Examples of this in MobileFrontend
----------------------------------
https://gerrit.wikimedia.org/r/#/c/180835/https://gerrit.wikimedia.org/r/#/c/180836/https://gerrit.wikimedia.org/r/#/c/180837/
Notice that the code is much less nested and comes back to View level.
In some cases the postRender method becomes unnecessary, and is deleted, and
the code that was on it, has now a name and is properly encapsulated on the
view.
Good practices and conventions
------------------------------
When creating event handlers, if they are doing DOM stuff, like
preventDefault,
or extracting data from the DOM node, manipulating the DOM, etc, you should
name the handler `onEvent`, for example `onThanksClick` or `onHeaderToggle`.
If possible, extract functionality that makes sense independently into
methods
with a good name and call them from the handlers as needed.
When creating methods on a view, like the `increment` example above, that
happen to be called when an event happens but make sense independently, I
would
argue that a method name `increment` makes more sense than a handler name
`onIncrementClick`, but that is open to common sense and taste I guess.
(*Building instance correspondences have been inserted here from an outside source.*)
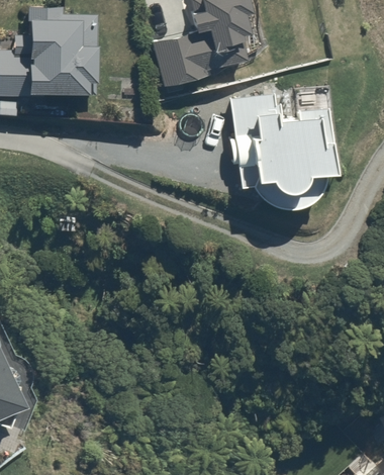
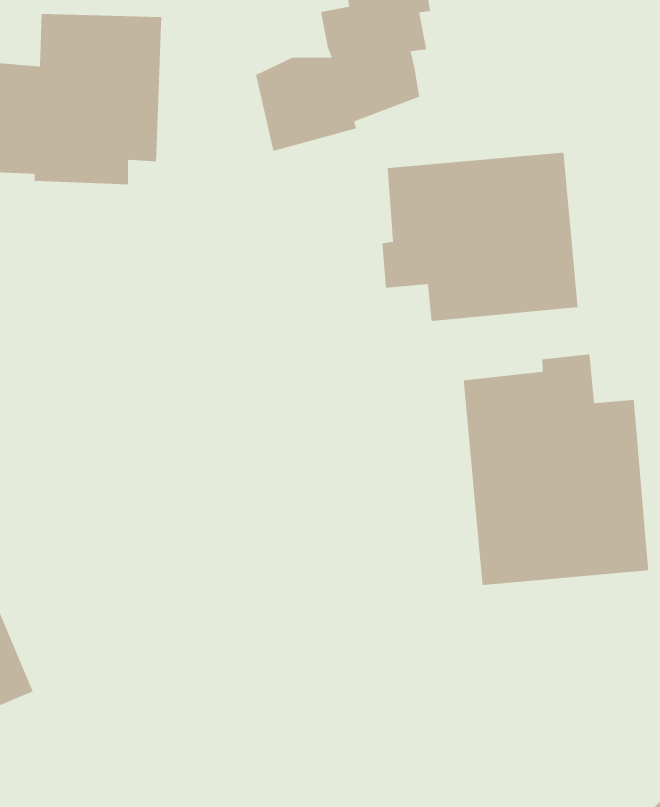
building: none -> [463,354,649,586]

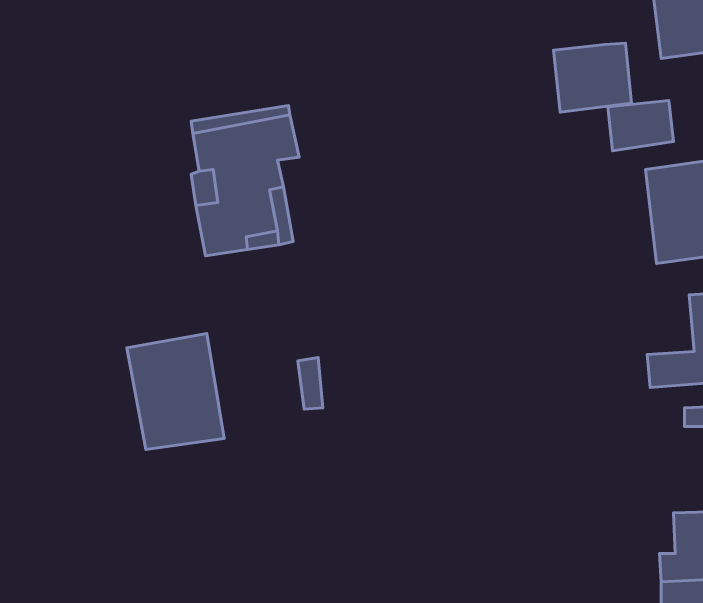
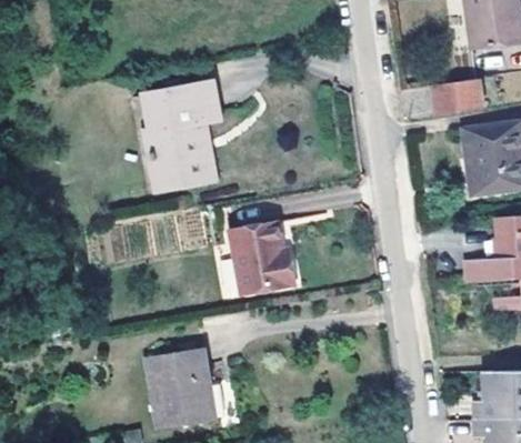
building: [554,43,632,112] -> none
building: none -> [233,215,293,284]
building: [127,334,224,450] -> [144,346,213,429]

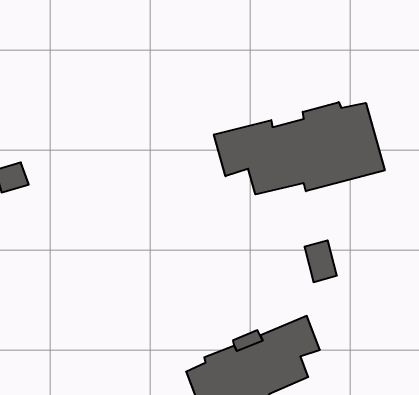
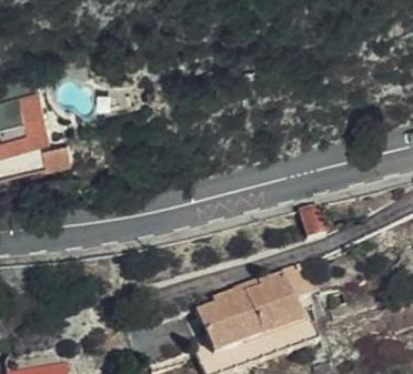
building: [214,102,385,194] -> none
If I had to also extract what to increment from a DOM element, and then
increment, then I would do both, for example:
// ...
events: {
'click .increment': 'onIncrementClick'
},
onIncrementClick: function(ev) {
var amount = parseFloat(this.$('.amount').val());
this.increment(amount);
},
increment: function(amount) {
this.counter += amount || 1;
},
// ...
Gotchas
-------
Currently, a common practice is inside a event handler to access the DOM
element that initiated the event doing `$(this)`. With the events map the
handlers/methods are at view level and are consistently bound to the view's
this, so how do we access the DOM element of the event?
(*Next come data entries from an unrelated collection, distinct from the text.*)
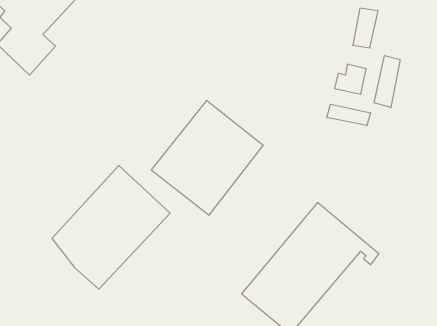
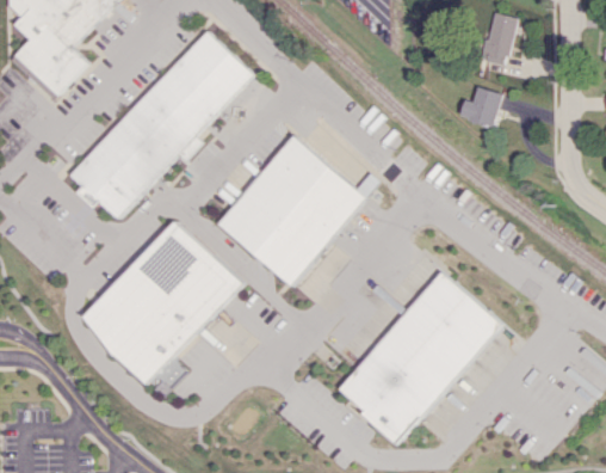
building: none -> [75,32,253,215]
building: [374,55,400,108] -> none
building: [327,104,370,126] -> none

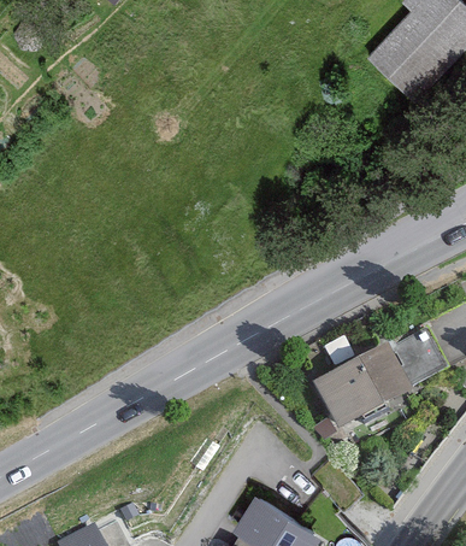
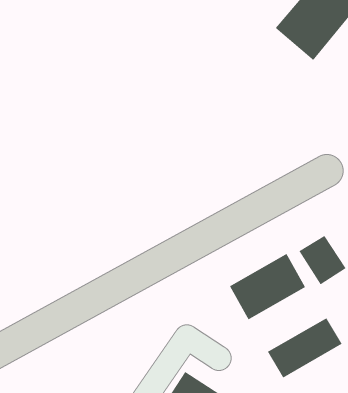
building: none -> [267,317,342,378]

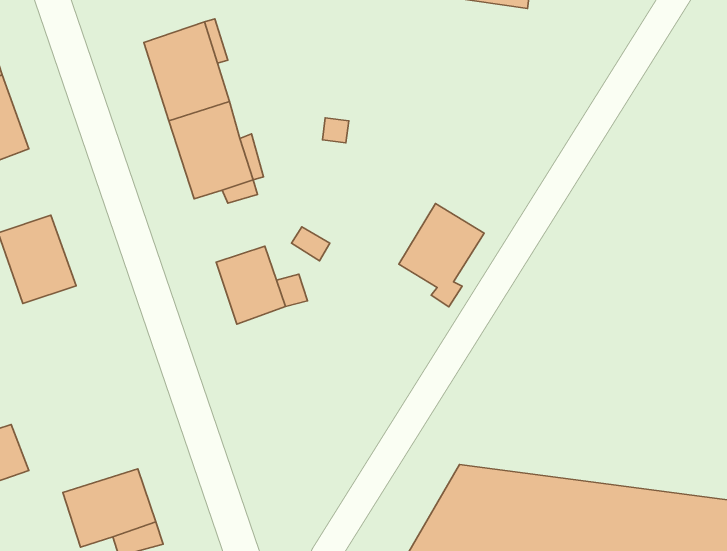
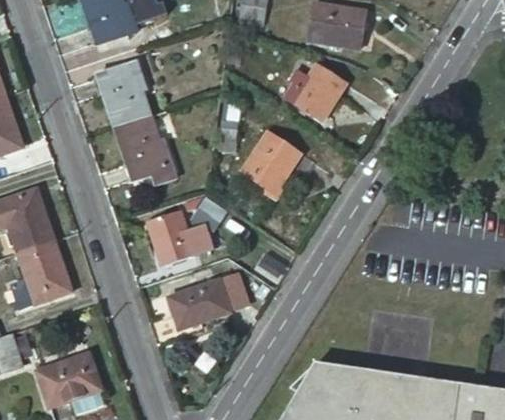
building: none -> [282,65,344,121]
building: [399,204,484,307] -> [239,133,297,203]
building: none -> [10,239,72,310]
building: none -> [168,273,248,329]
Handler methods get an jQuery.Event as a parameter, so:
onIncrementClick: function(ev) {
var $incButton = $(ev.target);
// ...
http://api.jquery.com/category/events/event-object/
Next steps
----------
If there is any doubts or concerns, please ask them.
If you find going along the code you spot a View that could benefit of this
approach, open a Phabricator task (prefixed with "Hygiene" and in the
MobileWeb team) and take on it ifyou want.
I think this gives us a good opportunity to get more view tests, and make
the
code cleaner, more understandable and approachable for both us and possible
contributors (Backbone style views are known by everybody at this point).